(Text Opens)

By Patricia Khashayar, MD., Press TV, Tehran
In 2007, Dr Babak Amir Parviz was chosen by the MIT Technology as one of the top innovators under the age of 35, for developing the self-assembly manufacturing method.
The Genome Technology Magazine selected him as a star young genomics investigator. He has also received the National Science Foundation CAREER Award.
In his last year of high school, Amir Parviz won the Kharazmi award for designing a single-engine airplane along with Reza Amirkhani and Amir Hossein Samakar.
The same year, he won a bronze medal from the 22nd international physics Olympiad.
Dr Amir Parviz holds a BA in English Literature from the University of Washington, a BS in Electronics Engineering from the Sharif University of Technology, an MS in Electrical Engineering and Physics as well as a PhD in Electrical Engineering from University of Michigan, and a Postdoctoral training degree in Chemistry and Chemical Biology from Harvard.
He is currently a faculty member at the Electrical Engineering Department of the University of Washington (UW) and the Associate Director of the Micro-scale Life Sciences Center at UW.
Q. What is Nanotechnology?
A. Nanotechnology is about understanding the behavior of structures with length dimensions in the nano meter scale, and the ability to design and make them.
Q. Can you explain the importance of Nanotechnology in different sciences?
A. This is a fundamentally new capability that has opened a number of new venues in science and technology. If we can engineer and build structures, devices, and eventually systems in the nano-scale, in principle we can:
- Make materials with unique properties that do not exist in nature,
- Interface with the biological world, esp. with the human body, at the cellular and sub-cellular level,
- Make exceedingly small computing, telecommunication, ... devices,
- Have access to extremely fast devices among other things.
Q. Can you explain self assembly for us?
A. Self-assembly is a fundamentally and radically different way to make structures. If we look at the more conventional engineering, for example in building a car, what is done is that all the parts of the final product are made and then they are assembled (by a human or a robot) to make the final structure of the automobile.

(Text Closes)

[Work instructions]:
Continue the interview with Babak Amir Parviz on nanotechnology from where it stops.

(Data section Opens)

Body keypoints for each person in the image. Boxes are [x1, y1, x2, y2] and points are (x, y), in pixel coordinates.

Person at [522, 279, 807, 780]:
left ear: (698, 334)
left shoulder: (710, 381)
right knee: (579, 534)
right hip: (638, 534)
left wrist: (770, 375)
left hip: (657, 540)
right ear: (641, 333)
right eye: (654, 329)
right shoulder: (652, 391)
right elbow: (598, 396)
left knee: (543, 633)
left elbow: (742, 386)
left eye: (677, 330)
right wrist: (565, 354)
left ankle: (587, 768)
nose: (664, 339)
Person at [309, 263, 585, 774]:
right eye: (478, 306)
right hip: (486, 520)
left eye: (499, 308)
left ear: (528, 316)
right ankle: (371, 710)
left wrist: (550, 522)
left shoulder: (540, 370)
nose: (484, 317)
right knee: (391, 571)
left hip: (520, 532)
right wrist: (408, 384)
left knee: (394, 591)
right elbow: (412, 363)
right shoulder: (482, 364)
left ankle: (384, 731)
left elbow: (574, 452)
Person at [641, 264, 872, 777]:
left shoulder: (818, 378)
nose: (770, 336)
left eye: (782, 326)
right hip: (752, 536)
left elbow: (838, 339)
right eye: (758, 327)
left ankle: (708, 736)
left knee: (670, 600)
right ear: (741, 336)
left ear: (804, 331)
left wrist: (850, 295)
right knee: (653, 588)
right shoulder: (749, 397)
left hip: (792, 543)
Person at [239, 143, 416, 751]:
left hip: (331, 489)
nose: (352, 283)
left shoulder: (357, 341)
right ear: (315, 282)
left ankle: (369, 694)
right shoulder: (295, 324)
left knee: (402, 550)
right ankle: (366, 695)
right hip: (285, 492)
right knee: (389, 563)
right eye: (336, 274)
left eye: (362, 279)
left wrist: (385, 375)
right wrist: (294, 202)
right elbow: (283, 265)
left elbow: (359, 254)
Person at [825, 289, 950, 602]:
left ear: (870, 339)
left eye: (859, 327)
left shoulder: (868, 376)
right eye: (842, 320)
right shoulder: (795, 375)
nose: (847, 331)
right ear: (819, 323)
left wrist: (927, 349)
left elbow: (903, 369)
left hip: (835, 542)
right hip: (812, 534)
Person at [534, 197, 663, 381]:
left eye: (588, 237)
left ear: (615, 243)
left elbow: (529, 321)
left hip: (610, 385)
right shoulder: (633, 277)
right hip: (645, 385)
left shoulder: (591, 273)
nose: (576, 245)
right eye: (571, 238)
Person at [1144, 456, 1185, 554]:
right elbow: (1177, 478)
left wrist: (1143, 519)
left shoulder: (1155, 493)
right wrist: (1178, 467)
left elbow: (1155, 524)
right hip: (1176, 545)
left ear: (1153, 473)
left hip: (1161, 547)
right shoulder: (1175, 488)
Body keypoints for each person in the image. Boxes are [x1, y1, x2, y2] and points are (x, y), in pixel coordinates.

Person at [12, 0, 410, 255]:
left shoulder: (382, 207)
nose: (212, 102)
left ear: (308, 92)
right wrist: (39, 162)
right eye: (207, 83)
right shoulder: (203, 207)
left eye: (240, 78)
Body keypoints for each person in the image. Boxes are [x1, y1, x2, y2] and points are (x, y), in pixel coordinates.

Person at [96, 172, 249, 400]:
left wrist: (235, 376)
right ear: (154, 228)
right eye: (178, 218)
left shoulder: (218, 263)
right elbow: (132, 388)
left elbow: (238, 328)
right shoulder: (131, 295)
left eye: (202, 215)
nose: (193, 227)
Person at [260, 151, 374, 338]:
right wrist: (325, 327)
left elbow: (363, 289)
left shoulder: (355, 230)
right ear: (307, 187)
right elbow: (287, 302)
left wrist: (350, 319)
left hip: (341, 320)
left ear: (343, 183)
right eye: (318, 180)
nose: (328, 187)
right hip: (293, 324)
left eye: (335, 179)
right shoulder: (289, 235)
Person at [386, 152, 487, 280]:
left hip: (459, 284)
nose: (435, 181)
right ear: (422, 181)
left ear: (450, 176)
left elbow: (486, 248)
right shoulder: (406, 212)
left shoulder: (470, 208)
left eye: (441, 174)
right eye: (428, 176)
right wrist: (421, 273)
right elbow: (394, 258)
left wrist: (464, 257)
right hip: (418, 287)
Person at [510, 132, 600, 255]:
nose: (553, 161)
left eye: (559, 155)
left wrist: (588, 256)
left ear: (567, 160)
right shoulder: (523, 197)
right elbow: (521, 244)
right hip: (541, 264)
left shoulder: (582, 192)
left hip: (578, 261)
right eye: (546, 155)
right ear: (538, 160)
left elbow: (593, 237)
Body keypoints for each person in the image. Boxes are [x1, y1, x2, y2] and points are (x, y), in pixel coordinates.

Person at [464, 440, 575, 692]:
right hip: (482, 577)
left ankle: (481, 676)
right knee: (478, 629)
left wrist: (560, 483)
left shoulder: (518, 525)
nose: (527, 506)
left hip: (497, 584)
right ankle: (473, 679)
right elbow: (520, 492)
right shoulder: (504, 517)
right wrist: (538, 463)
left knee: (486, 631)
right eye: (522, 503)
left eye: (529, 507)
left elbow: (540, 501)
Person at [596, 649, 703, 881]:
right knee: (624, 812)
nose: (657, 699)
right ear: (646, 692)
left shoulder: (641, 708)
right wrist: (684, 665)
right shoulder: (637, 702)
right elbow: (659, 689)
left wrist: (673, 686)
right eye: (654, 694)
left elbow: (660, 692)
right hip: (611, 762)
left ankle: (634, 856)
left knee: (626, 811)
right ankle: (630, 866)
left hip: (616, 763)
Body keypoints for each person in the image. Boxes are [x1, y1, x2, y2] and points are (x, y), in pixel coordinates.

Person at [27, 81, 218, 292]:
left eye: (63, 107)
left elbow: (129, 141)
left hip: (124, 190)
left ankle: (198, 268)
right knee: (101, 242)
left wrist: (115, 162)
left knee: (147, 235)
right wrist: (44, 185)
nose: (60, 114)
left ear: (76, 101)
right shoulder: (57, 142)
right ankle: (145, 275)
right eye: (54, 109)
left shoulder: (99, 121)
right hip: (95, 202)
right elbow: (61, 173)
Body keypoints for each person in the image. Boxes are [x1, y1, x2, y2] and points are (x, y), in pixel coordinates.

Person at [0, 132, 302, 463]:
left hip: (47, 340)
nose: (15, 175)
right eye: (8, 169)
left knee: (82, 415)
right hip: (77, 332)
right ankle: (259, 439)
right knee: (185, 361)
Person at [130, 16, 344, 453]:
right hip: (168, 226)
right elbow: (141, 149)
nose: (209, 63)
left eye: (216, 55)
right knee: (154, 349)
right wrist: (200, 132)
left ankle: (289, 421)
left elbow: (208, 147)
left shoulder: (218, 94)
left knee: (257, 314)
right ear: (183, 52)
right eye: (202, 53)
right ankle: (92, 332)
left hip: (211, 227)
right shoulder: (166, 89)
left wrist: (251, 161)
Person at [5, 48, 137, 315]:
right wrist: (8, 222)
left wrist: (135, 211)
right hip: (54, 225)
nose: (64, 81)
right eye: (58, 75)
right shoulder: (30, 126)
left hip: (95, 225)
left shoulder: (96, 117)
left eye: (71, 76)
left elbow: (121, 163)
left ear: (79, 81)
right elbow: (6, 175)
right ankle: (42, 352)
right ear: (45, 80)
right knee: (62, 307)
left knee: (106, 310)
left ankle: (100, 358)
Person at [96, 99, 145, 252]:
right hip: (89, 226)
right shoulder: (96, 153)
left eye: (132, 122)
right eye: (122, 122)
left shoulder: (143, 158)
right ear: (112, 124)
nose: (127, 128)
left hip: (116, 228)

(Data section Closes)

[Answer to this problem]:
Although this process is the most widely used one today to make engineered structures, this is not the way nature makes things. In nature, the "parts" of a final system find each other and bind on their own to form a plant, an insect etc. In nature structures 'self-assemble'.
Our group works on developing methods that would allow us to use self-assembly for building various things. For example, we have deployed a number of self-assembly techniques to build a range of functional devices from nano-scale optical waveguide to flexible circuits.
Q. Tell us more about the sciences and project which will benefit from self assembly?
A. Self-assembly is a widely applicable approach to making things. My guess is that in principle it is possible to improve the current state-of-the-art in manufacturing by orders of magnitude in terms of the minimum part size, the maximum part count, and the available material diversity if self-assembly is used.
Q. What attracted your interest in this field?
A. During my PhD I was working on building miniature jet engines. As I worked through my project, it became progressively clearer that our conventional approaches to making things may be reaching their limits and it might be a good idea to explore other methods.
Q. How do you see the future of this field? Do you think that scientists will be able to rebuild injured individuals someday?
A. It is very hard to predict how fast and along what direction the leading-edge of technology will proceed. I am very heartened by the recent advances in tissue engineering. Even now, many things can be rebuilt in the body of an injured person and I am pretty confident that in the next couple of decades, our ability to heal and repair will grow exponentially.
Q. What other projects and research fields are you involved in?
A. Here is a brief and itemized list of areas that I have research interest in:
Research at the interface between biology and electrical engineering(ultra-fast genome sequencing; direct conversion of molecular recognition and binding events to electrical signals; using bio-molecules for self-assembling engineered structures; hybrid microorganism/solid-state devices and systems; developing tools for the study of biology at the single cell level; ultra-low cost diagnostic tools).
Engineered Self-assembly(design and construction of self-assembled structures and devices in the micro- and nano-scales; self-assembly as an engineering concept; self-assembly across the size-scale; developing self-assembly as a method for mass manufacturing; self-assembly for heterogeneous system integration).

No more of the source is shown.